Bei Arcor, die neben den DSL-Anschlüssen auf Telekom-Netzbasis ja auch komplett eigene DSL-Anschlüsse vertreiben, war die Resonanz positiver gefärbt. DSL 6000 sei dem Sprecher zufolge "sehr gut angekommen", und es interessierten sich beileibe nicht nur Powernutzer dafür, sondern in einem erklecklichen Maß auch Familien. Diese beiden Gruppen hätten sich als Hauptnutzer des schnellen Zugangs herauskristallisiert.

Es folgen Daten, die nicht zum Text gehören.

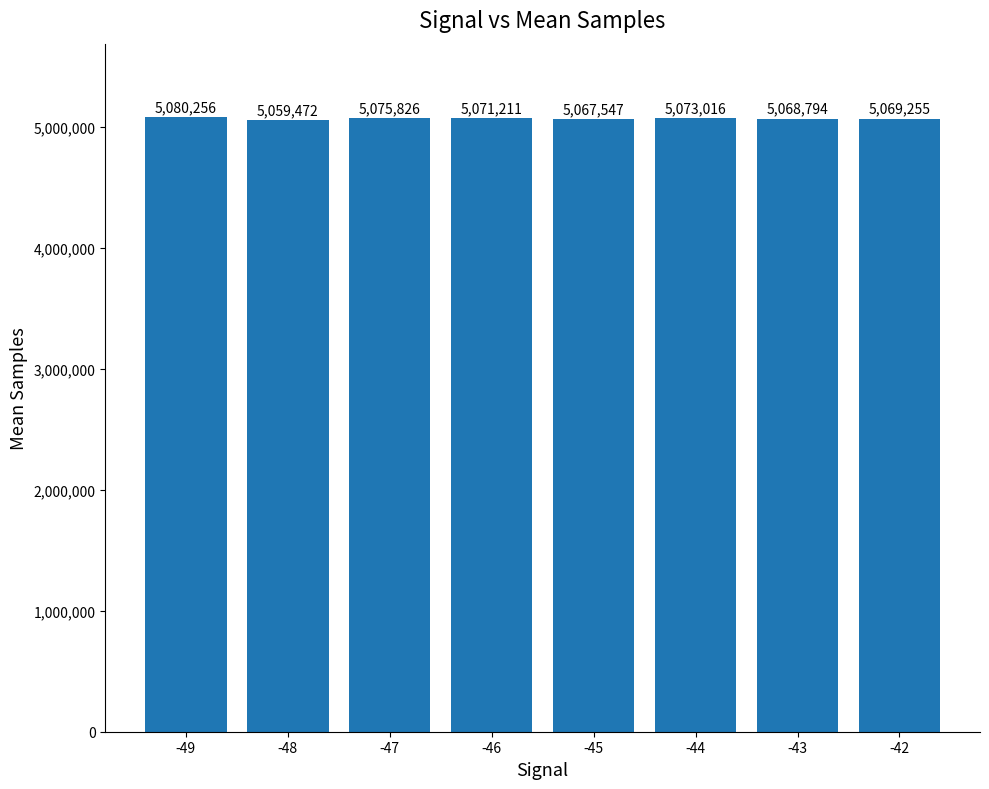

The chart shows a value of 5059472 at -48. True or false?

True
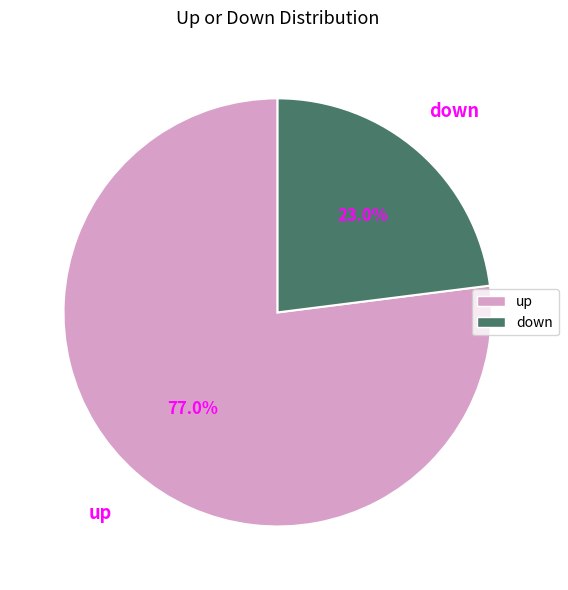

To the nearest percent, what percentage of the pie is up?

77%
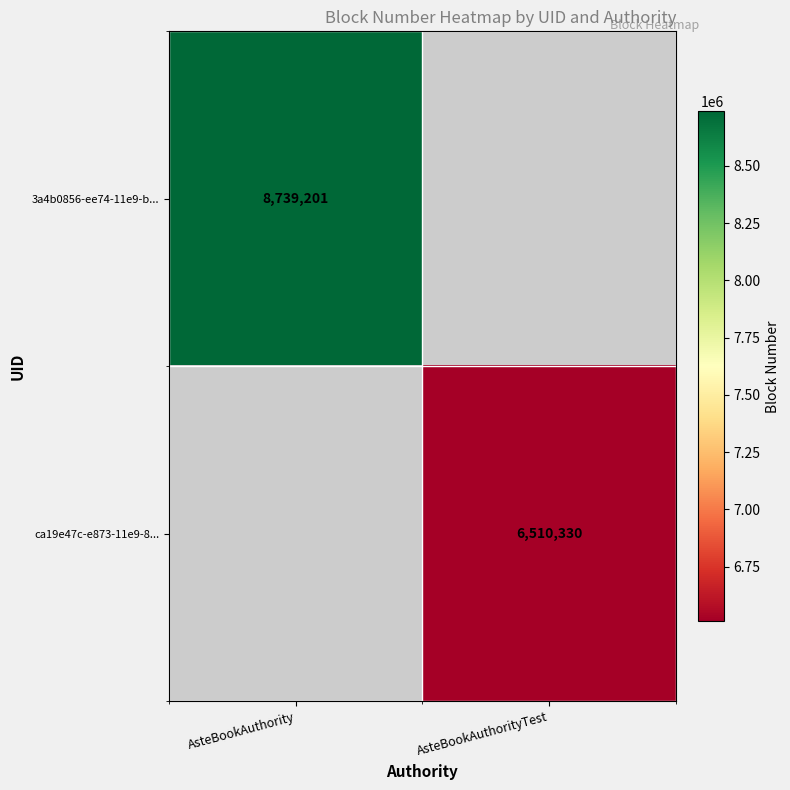

True or false: 3a4b0856-ee74-11e9-b... has a value of 3131759 at AsteBookAuthority.

False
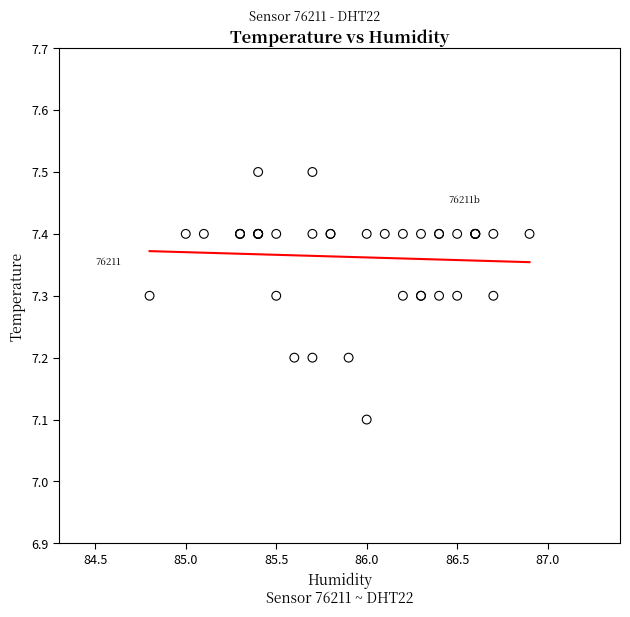

What Y value in the scatter plot is closest to 7?

7.1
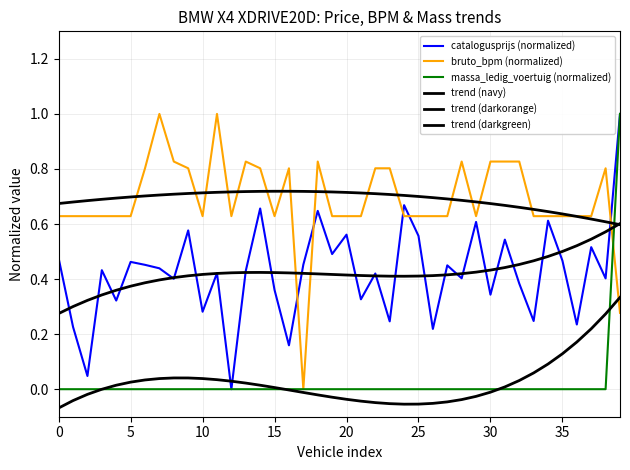

How many interior local peaks does the trend (darkorange) series have?

1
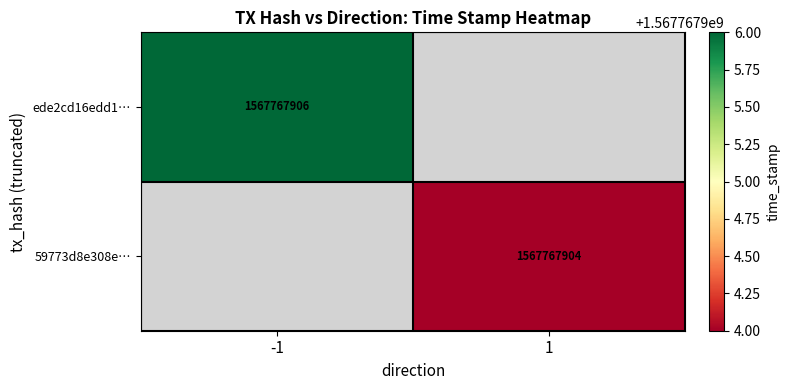

At time_stamp, list the series in order from smallest to largest.

59773d8e308e842227a673227057094559ed921, ede2cd16edd1414ad70cf44d41759ea8871b185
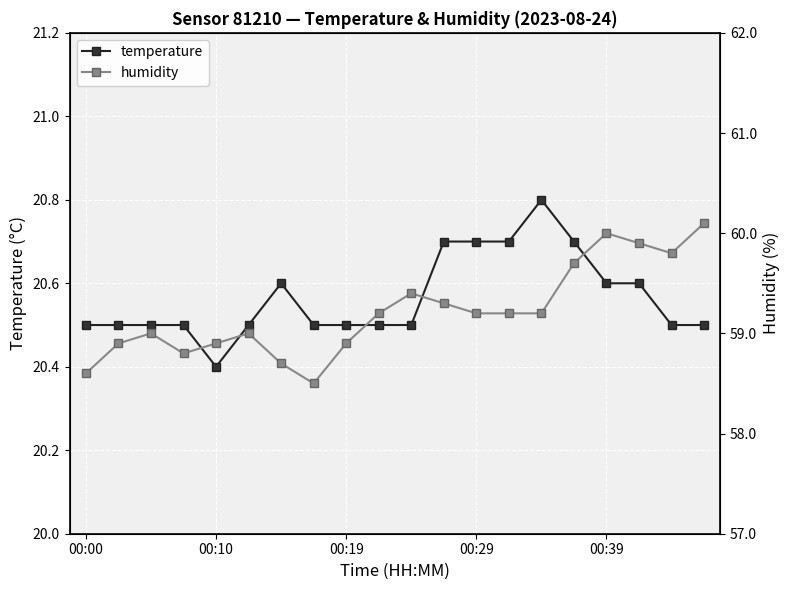

True or false: temperature and humidity cross at least once.

False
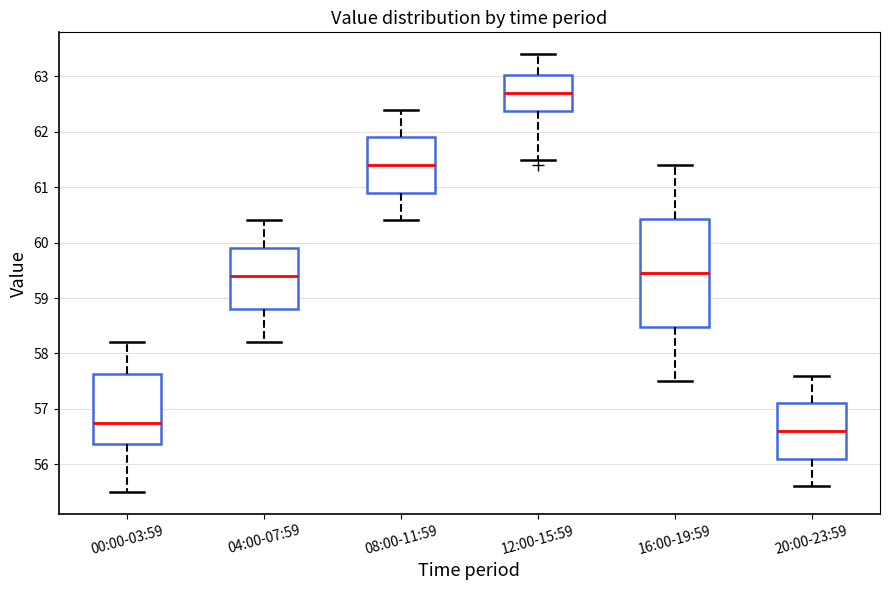

Where does the upper whisker of the box for 12:00-15:59 end on the y-axis? The values are not printed on the chart, so give them approximately, as read against the axis.

63.4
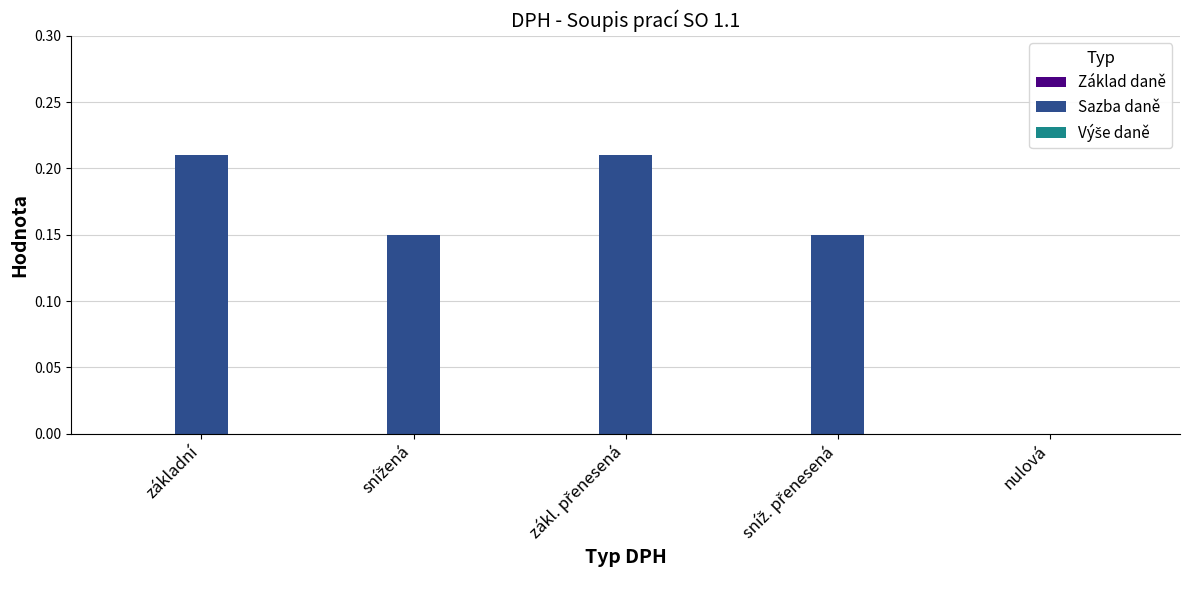

Count the number of data series in this chart.

1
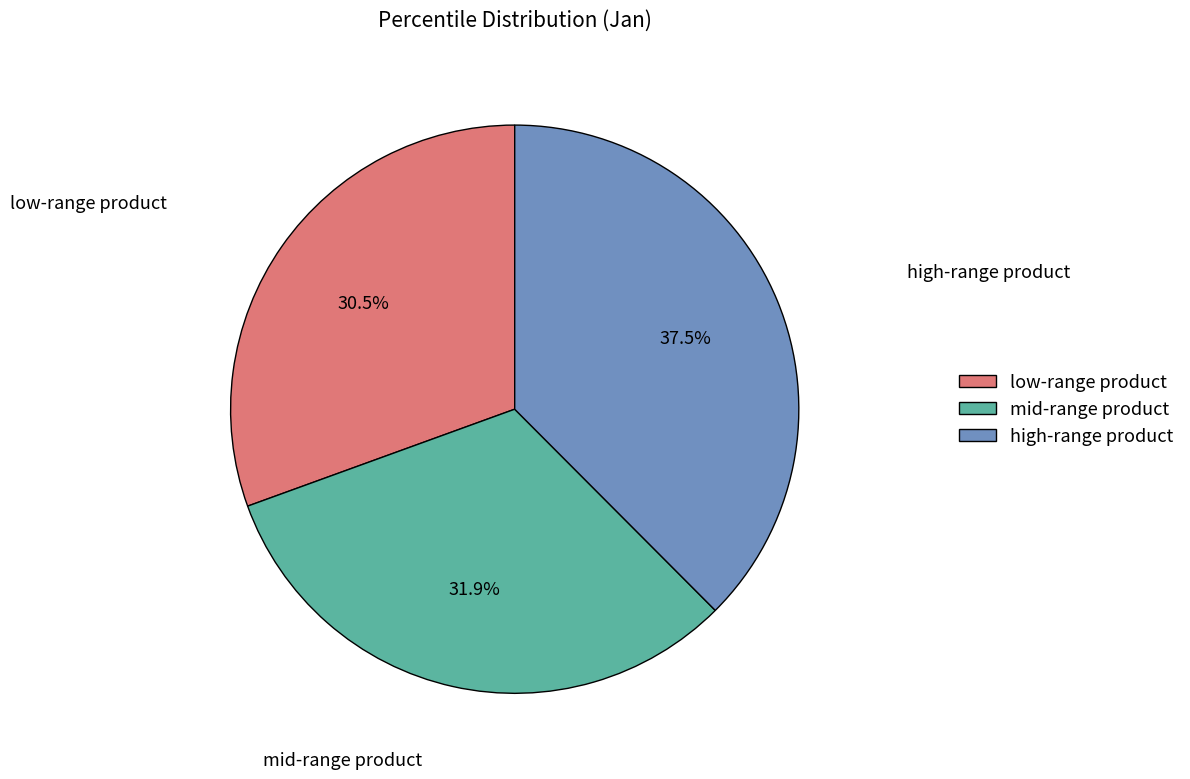

Does any single category account for the majority?

No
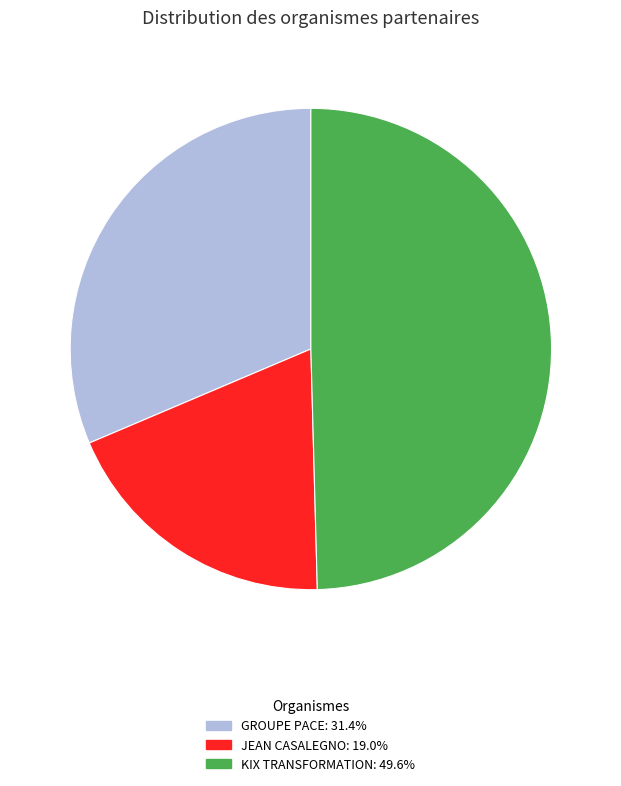

Which has a higher value, JEAN CASALEGNO or GROUPE PACE?

GROUPE PACE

Zahlen gab es auch aus Eschborn erwartungsgemäß nicht. Man schlüssele nach außen grundsätzlich nicht auf, wie hoch der Nutzer-Prozentsatz der einzelnen Bandbreiten sei. Dessen ungeachtet winken bei Arcor schon die nächsthöheren Bandbreiten: Ein ADSL2+-Test in Coburg mit 16 Mbit/s verlaufe zufriedenstellend, so dass an einen baldigen bundesweiten Start der neuen Technologie gedacht werden könne.

freenet

Der Hamburger Provider nannte als einziger (Prozent)zahlen. Laut freenet nutzen im Schnitt zwölf Prozent aller freenetDSL-Kunden einen 6000er-Anschluss. Der Sprecherin zufolge schwanken die Zahlen zwischen zehn und 15 Prozent. Insgesamt sei die Intensität der Nutzung stark gestiegen; was man den Kunden zur Verfügung stelle, nutzten diese auch, so die Erfahrung von freenet. Als typische 6000er-Nutzer nannte die Sprecherin drei Gruppen: einmal die "Early Birds", die alle technischen Neuerungen immer sofort haben müssten, dann solche Nutzer, die nicht aufs Geld schauen und es sich einfach leisten könnten und drittens die bekannten Powernutzer.

Tiscali

Auch bei Tiscali gab es keine Zahlen, was wenig verwunderlich ist, denn der Provider ist erst Ende Oktober offiziell mit DSL 6000 an den Start gegangen. Das Produkt sei bislang jedoch nur von einer "kleineren Zahl der Kunden" nachgefragt worden, so der Sprecher. Man habe jedoch die Erfahrung gemacht, dass etliche 2000er-Kunden gerne auf 6000 aufrüsten würden, aber zu weit von der Vermittlungsstelle entfernt seien. Auch bei Tiscali setzt man also auf Besserung durch ADSL2+: Im Dezember soll in Frankfurt am Main der Startschuss für eine eigene DSL-Infrastruktur fallen.

Fazit

Es sind also durchaus nicht nur die üblichen Verdächtigen, sprich, die berühmt-berüchtigten Powernutzer, die sich einen schnellen DSL-Zugang leisten. Eine hohe Bandbreite macht in der Tat auch für Familien Sinn, wo man öfter mal an mehreren Rechnern gleichzeitig online geht. Dass unter den DSL-6000-Nutzern viele Technikverliebte mit ausreichend gefülltem Geldbeutel sind, überrascht wenig: Wer für fünf Euro mehr im Monat die dreifache Bandbreite haben kann, wird sie in der Regel auch haben wollen.